Segment Open
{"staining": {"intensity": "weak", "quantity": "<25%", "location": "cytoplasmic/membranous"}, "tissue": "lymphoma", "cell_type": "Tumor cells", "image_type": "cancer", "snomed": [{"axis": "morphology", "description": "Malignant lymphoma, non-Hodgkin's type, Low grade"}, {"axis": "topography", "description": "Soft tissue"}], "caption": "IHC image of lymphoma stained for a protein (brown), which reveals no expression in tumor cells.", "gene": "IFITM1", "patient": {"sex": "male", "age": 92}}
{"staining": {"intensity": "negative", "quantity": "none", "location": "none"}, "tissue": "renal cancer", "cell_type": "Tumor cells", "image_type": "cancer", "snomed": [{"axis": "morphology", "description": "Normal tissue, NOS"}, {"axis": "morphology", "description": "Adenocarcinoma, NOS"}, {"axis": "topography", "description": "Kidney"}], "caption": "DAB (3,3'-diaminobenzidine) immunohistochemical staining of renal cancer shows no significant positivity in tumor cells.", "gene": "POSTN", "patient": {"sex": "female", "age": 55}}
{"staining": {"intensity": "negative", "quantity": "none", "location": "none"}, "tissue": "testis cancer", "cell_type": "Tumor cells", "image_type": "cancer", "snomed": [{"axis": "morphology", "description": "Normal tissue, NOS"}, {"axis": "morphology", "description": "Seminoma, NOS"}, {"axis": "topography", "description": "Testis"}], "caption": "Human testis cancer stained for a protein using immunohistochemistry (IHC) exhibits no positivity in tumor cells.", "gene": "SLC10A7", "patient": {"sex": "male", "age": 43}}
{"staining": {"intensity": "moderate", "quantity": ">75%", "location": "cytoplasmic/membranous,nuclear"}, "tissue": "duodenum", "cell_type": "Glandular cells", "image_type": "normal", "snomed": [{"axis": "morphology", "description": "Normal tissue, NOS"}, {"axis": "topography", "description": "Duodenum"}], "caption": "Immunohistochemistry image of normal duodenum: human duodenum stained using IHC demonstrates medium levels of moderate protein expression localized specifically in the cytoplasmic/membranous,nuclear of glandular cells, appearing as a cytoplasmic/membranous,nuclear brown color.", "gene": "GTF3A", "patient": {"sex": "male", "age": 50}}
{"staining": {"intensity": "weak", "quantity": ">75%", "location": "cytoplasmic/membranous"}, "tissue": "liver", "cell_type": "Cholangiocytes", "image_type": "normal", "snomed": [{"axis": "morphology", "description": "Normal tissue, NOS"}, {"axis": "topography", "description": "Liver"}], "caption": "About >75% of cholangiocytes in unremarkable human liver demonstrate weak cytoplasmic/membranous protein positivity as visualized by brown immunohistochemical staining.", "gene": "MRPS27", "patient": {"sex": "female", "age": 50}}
Segment Closed
** Task description **
Repeat the records above exactly, leaving none out.

** Reply to the task **
{"staining": {"intensity": "weak", "quantity": "<25%", "location": "cytoplasmic/membranous"}, "tissue": "lymphoma", "cell_type": "Tumor cells", "image_type": "cancer", "snomed": [{"axis": "morphology", "description": "Malignant lymphoma, non-Hodgkin's type, Low grade"}, {"axis": "topography", "description": "Soft tissue"}], "caption": "IHC image of lymphoma stained for a protein (brown), which reveals no expression in tumor cells.", "gene": "IFITM1", "patient": {"sex": "male", "age": 92}}
{"staining": {"intensity": "negative", "quantity": "none", "location": "none"}, "tissue": "renal cancer", "cell_type": "Tumor cells", "image_type": "cancer", "snomed": [{"axis": "morphology", "description": "Normal tissue, NOS"}, {"axis": "morphology", "description": "Adenocarcinoma, NOS"}, {"axis": "topography", "description": "Kidney"}], "caption": "DAB (3,3'-diaminobenzidine) immunohistochemical staining of renal cancer shows no significant positivity in tumor cells.", "gene": "POSTN", "patient": {"sex": "female", "age": 55}}
{"staining": {"intensity": "negative", "quantity": "none", "location": "none"}, "tissue": "testis cancer", "cell_type": "Tumor cells", "image_type": "cancer", "snomed": [{"axis": "morphology", "description": "Normal tissue, NOS"}, {"axis": "morphology", "description": "Seminoma, NOS"}, {"axis": "topography", "description": "Testis"}], "caption": "Human testis cancer stained for a protein using immunohistochemistry (IHC) exhibits no positivity in tumor cells.", "gene": "SLC10A7", "patient": {"sex": "male", "age": 43}}
{"staining": {"intensity": "moderate", "quantity": ">75%", "location": "cytoplasmic/membranous,nuclear"}, "tissue": "duodenum", "cell_type": "Glandular cells", "image_type": "normal", "snomed": [{"axis": "morphology", "description": "Normal tissue, NOS"}, {"axis": "topography", "description": "Duodenum"}], "caption": "Immunohistochemistry image of normal duodenum: human duodenum stained using IHC demonstrates medium levels of moderate protein expression localized specifically in the cytoplasmic/membranous,nuclear of glandular cells, appearing as a cytoplasmic/membranous,nuclear brown color.", "gene": "GTF3A", "patient": {"sex": "male", "age": 50}}
{"staining": {"intensity": "weak", "quantity": ">75%", "location": "cytoplasmic/membranous"}, "tissue": "liver", "cell_type": "Cholangiocytes", "image_type": "normal", "snomed": [{"axis": "morphology", "description": "Normal tissue, NOS"}, {"axis": "topography", "description": "Liver"}], "caption": "About >75% of cholangiocytes in unremarkable human liver demonstrate weak cytoplasmic/membranous protein positivity as visualized by brown immunohistochemical staining.", "gene": "MRPS27", "patient": {"sex": "female", "age": 50}}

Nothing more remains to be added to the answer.